I love knowing this is very the same program John Eldredge completed.  I deeply appreciate CCU's "unapologetically Christian" stance and this letter from the university president about their Christ-centered worldview and educational approach! ❤


I love what this (validating and pursuing my dreams) is opening up inside me.  It will require sacrifices, but it will be worth it.  My plan is to avoid student loans by putting a bit less down on my new home and saving enough back to cover the cost of this program -- the courses are mostly online, it's CACREP-accredited, and I could complete it all by December 2024!! ❤  After that, my income should gradually increase as I build my own practice and hopefully find a job as an adjunct college professor for undergrad psychology students!  *I'm fully aware that this won't all be smooth or easy or perfect (even the best things this side of heaven are partial and incomplete), but I feel called to this, and I'm delighted to be actively moving toward my calling in more ways than one right now!

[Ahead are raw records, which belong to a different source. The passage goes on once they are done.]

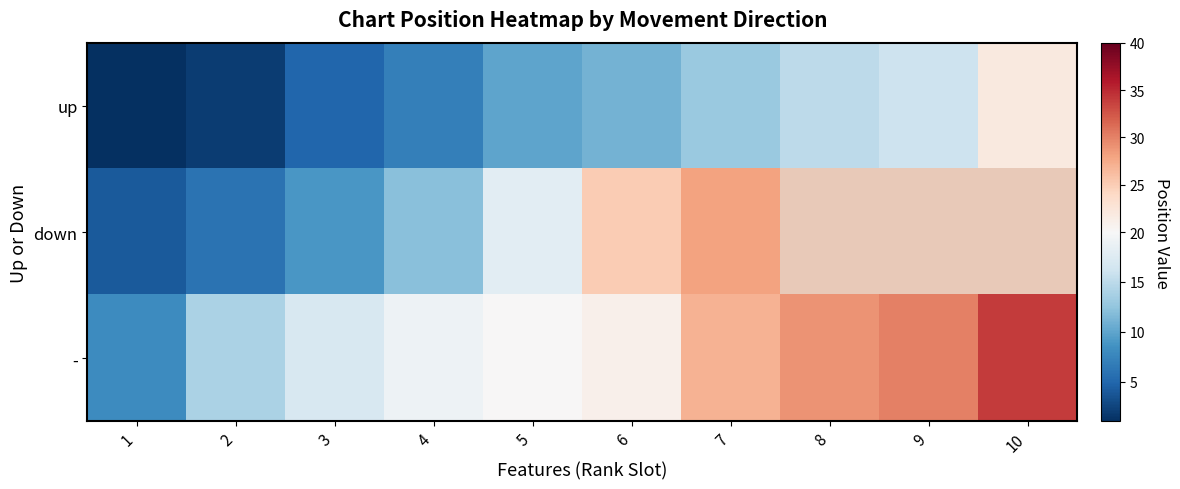

How many categories are shown in the chart?

10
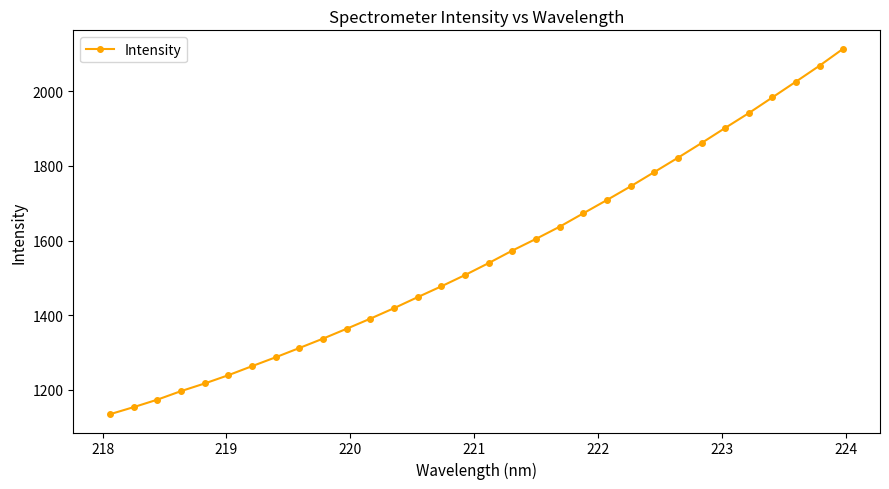

True or false: there are more than 2 points higher than both neighbors.

False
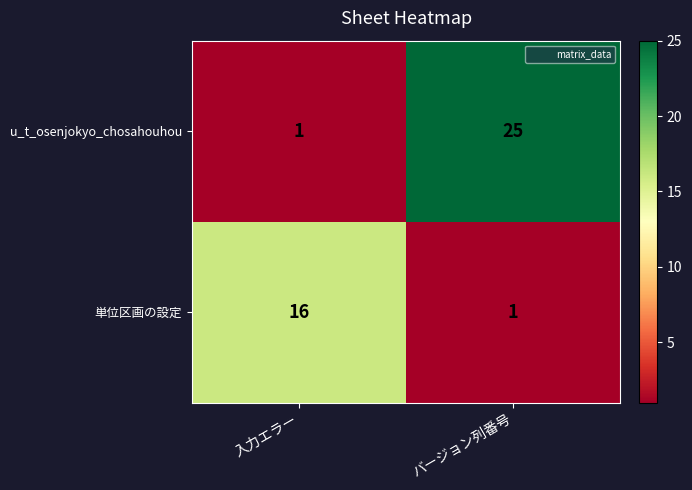

Between 入力エラー and バージョン列番号, which series saw the biggest shift?

u_t_osenjokyo_chosahouhou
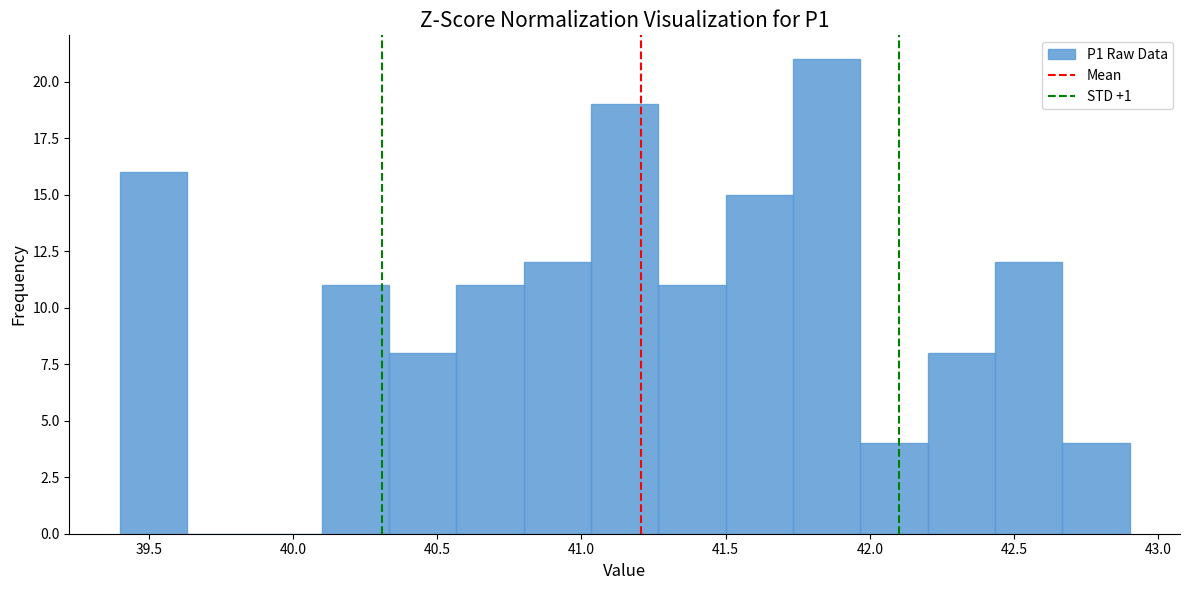

Over which range of the x-axis is the bar tallest?

41.75 to 41.95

I discovered this page thanks to a comment on Donald Miller's Instagram post.  After watching her video, I am entirely certain that this is something I want to incorporate into my future career as a therapist!  It's called "Walk and Talk Therapy," which is just as it sounds... rather than sitting across from each other in a quiet office the entire time (which I know from experience can make the counselee feel uncomfortable and self-conscious, which makes it hard to think clearly), instead you go for a lovely outdoor walk together, and you use that time to talk about what's on their heart, maybe stretching and sitting down for a bit at the end to write a few notes if needed.  It shifts the power dynamic in a positive way, and the movement and looking forward makes people feel more comfortable with getting vulnerable.  The long, gentle walk and the sunshine tend to improve the mood, being near others in nature increases the feeling of community and helps both parties to think and communicate more clearly/openly, and you get to improve your physical and mental health simultaneously.  Our body, soul, and spirit are designed to work together, so I LOVE this idea for loads of reasons!  It's a newer concept, but it has been proven to work really well.  Obviously it's not for everyone, but many clients strongly prefer it, and I can see why!  So those will be the clients I'm seeking... (in 2.5 to 3 years). lol  In the meantime, I will work on incorporating more daily walks for myself and preparing myself to start that business... and earning my master's degree - YAY!!
That's all for today.  It was a lot, but it made me happy just writing it down. lol

Song of the week = Moving Forward by Israel Houghton


May you be confident that God will continue
the good work He has begun within you
until it is completed on the day when Jesus returns!